Folio Home > Nov 27, 2009 > Staff Spotlight: Mapping the good life
Staff Spotlight: Mapping the good life
Michael Brown
The road to happiness isn’t always found in the figurative map of sound decision-making, good people and helpfulness. Sometimes happiness is found on an actual map, or in the case of Bonnie Gallinger, amidst half a million maps.
Gallinger, who received a University of Alberta’s 2009 Annual Support Staff Recognition Award in an award ceremony Nov. 24, has charted her dream job as a map assistant/public service associate with the William C. Wonders Map Collection in the Cameron Library.
After graduating from the U of A with a master’s degree in geography in 1991, where she researched the impact human disturbances such as pipelines and seismic lines have on permafrost, Gallinger began her career working as a sessional instructor teaching geography wherever she could get a gig, whether at a college in Edmonton or back home in British Columbia.
“I decided I wanted to work at the university because of my interest in academics,” said Gallinger. “I like what goes on at this university— I like the school’s collegial nature.”
Having poured over many a map when the collection was part of the geography department, Gallinger says when the map job came up in 2000 it was serendipity at work. When the powers-that-be split her time between cataloging and working the reference desk, it was true love.
“I didn’t know I would have so much time with the reference desk, and that was just a bonus to me,” said Gallinger. “I love the interaction with the students and the researchers, and I am extremely curious about everything. When people come up, I like helping them find the information they need.
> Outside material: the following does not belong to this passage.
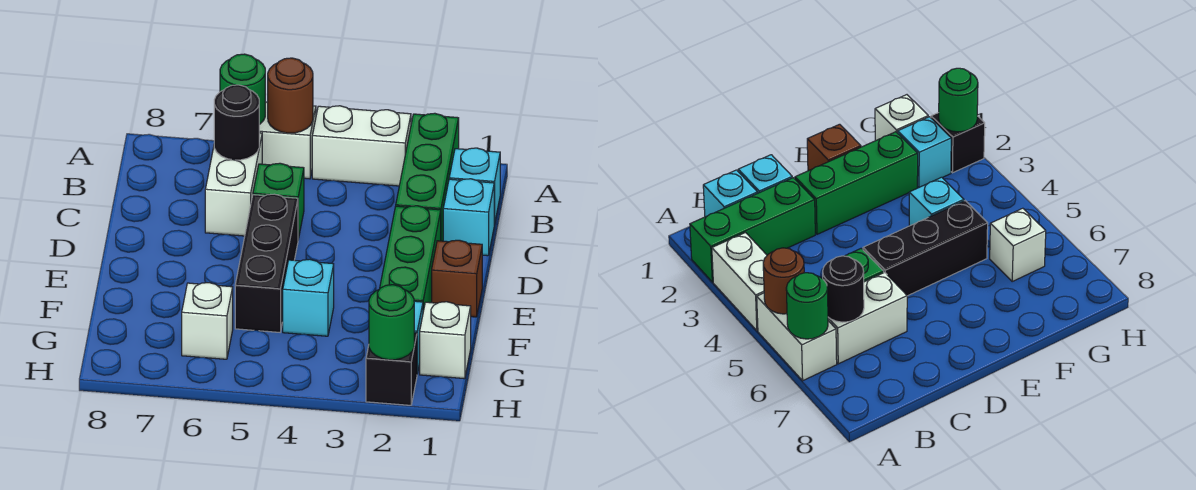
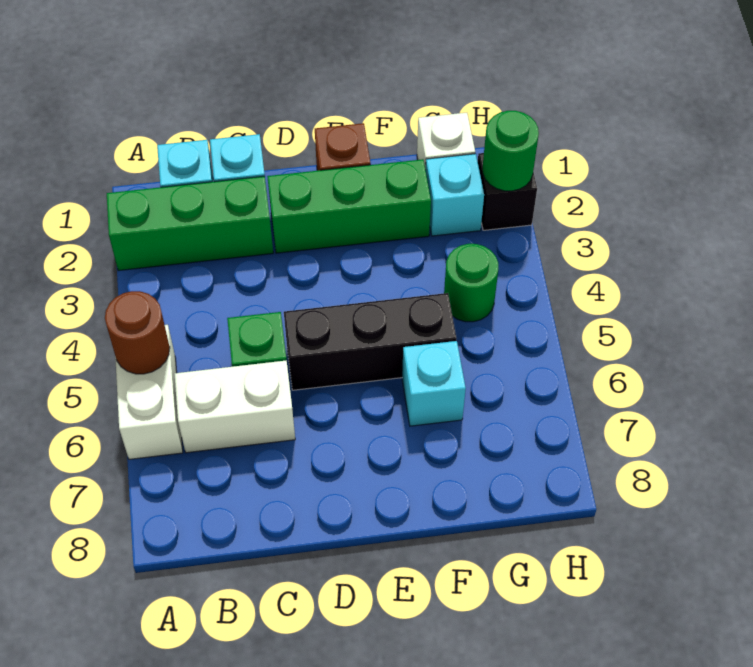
white 1x2 brick [312,106,411,186] -> none
green 1x1 round brick [220,54,265,125] -> green 1x1 round brick moved to [444,244,498,322]
black 1x1 round brick [214,85,259,160] -> none
cyan 1x1 brick [283,259,334,336] -> cyan 1x1 brick moved to [402,341,466,426]
white 1x1 brick [182,283,233,359] -> none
“It’s kind of like teaching, but one on one.”
Currently, Gallinger, a self-proclaimed Scotophile (she is fanatical about Scotland) and map collector in her own right, is processing tens of thousands of maps donated by Ron Whistance-Smith, the map collection’s former curator. Whistance-Smith was instrumental in the building the university’s collection, which already claims the largest academic map collection in Canada—more than 500,000 maps and another 800,000 air photos.
Having a map for any occasion—from topographic and geographic maps of Alberta to a human history map of Budapest, Hungry, pulled out of the Nuremberg Chronicle that dates back to 1493—means Gallinger has had a request for every possible map use and then some.
“I was helping someone for at least an hour trying to find a specific map that they had described, but they wouldn’t tell me what it was for,” remembered Gallinger. “Eventually it turned out she was looking for potential landing sites for the mother ship. She was totally serious about it. I tried to maintain my composure because we get people who are looking for absolutely everything.”
Whether it’s her unending patience or insatiable curiosity, Gallinger says she doesn’t know why she won the award, only that no matter whom she is dealing with and what their query is, they get her full effort.
“I remember being on the other side,” she said. “Anything I can do to assist them and make it easier I will do, which sometimes means taking the time to teach people to do it themselves.”